2026年8月、《真珠の耳飾りの少女》が14年ぶりに来日
2026年8月21日(金)〜9月27日(日)、大阪中之島美術館にて「フェルメール《真珠の耳飾りの少女》展」が開催されます。マウリッツハイス美術館所蔵の《真珠の耳飾りの少女》と、フェルメール最初期の作品《ディアナとニンフたち》の2点に加え、17世紀オランダ絵画の名品もあわせて展示される予定です。《真珠の耳飾りの少女》の日本での展示は14年ぶりとなり、僕もすでにカレンダーに印をつけました。実物の光の表現を間近で見られる、またとない機会です。
会場へ行く前に、予習しておきたい人へ
「なんとなく行く」のと「知ってから観る」のとでは、同じ1枚でも見える景色がまったく違います。トローニーという技法、たった2筆で表現された光、350年間語り継がれてきた背景——予備知識を仕込んでおけば、会場であの瞳と目が合う瞬間の感動は、きっと何倍にも膨らむはずです。僕自身、予習してから見た絵と、何も知らずに見た絵とでは、まったく違う体験になった経験が何度もあります。
まとめ
フェルメールが描いたのは、王侯貴族の栄光でも、劇的な大事件でもありません。台所で牛乳を注ぐ名もなき女性、窓辺でふと振り返った少女——誰も見向きもしないような日常の一瞬に光と静けさを見出し、絵筆一本で「ここに、たしかに美しさがある」と証明してみせました。
当時、格下とされていた庶民の日常を、堂々と芸術の域まで引き上げたこと。それこそがフェルメールの本当のすごさだと、僕は思っています。

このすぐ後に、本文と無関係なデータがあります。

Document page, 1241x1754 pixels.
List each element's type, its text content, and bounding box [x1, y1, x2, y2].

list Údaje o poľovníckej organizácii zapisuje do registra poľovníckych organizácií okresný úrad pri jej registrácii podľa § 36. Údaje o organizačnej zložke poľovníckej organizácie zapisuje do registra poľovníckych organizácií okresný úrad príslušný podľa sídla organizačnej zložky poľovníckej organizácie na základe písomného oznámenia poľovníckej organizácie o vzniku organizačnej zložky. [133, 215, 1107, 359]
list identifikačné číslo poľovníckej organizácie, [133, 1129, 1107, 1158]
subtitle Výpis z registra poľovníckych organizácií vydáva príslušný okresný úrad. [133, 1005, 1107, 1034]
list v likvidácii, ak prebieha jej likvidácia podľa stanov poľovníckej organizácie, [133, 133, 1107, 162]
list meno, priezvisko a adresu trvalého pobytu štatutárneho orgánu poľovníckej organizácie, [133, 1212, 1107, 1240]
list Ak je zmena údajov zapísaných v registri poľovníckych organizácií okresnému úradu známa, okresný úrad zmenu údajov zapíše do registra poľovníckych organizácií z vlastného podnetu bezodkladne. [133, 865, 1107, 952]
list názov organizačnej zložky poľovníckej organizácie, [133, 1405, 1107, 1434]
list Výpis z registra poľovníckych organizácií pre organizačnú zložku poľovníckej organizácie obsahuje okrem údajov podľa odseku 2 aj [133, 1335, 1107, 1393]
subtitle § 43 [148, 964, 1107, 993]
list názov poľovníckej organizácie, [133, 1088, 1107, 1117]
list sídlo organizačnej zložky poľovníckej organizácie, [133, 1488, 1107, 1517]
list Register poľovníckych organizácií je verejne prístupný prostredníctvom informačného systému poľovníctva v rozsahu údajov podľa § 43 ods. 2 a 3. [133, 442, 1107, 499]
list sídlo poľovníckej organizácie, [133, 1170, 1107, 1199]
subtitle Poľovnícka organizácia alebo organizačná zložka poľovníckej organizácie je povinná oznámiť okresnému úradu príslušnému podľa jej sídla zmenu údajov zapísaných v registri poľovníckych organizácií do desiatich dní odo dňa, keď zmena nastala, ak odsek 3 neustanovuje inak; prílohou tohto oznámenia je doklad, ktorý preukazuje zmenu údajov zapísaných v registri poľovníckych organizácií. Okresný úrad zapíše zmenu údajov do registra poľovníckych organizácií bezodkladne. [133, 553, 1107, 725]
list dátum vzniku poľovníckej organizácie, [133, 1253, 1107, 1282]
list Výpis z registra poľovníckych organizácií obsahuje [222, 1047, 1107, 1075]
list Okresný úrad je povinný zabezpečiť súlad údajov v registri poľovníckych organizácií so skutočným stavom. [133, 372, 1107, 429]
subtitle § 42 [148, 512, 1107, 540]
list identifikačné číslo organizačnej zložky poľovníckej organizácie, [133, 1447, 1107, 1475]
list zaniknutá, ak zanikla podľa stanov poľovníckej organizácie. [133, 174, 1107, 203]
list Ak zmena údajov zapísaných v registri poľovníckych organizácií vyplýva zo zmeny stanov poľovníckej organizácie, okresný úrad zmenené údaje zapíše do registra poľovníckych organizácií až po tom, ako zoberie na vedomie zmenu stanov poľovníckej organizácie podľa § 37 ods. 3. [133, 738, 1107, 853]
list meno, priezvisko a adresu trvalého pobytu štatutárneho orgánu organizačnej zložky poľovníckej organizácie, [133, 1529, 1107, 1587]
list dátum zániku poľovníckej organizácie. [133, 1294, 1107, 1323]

何を美しいと感じ、何に価値を見出すか——その常識を静かに、しかし確実に塗り替えた画家がいたからこそ、僕らは今、当たり前の日常の中にも美を見つけられるのかもしれません。
アートは、ただ眺めて楽しむというより、自分と向き合う装置として奥深い!! それが、アート図鑑を運営する僕の一貫した信念です。世界の見方を変え、時に社会そのものを動かす力を、アートは確かに持っています。
2026年、14年ぶりに《真珠の耳飾りの少女》が日本にやってきます。350年前のまなざしが、今の僕らに何を語りかけてくるのか——ぜひ会場で、その目に見つめられてみてください。
アーティストは革命者だ! 僕にとってのヒーローです。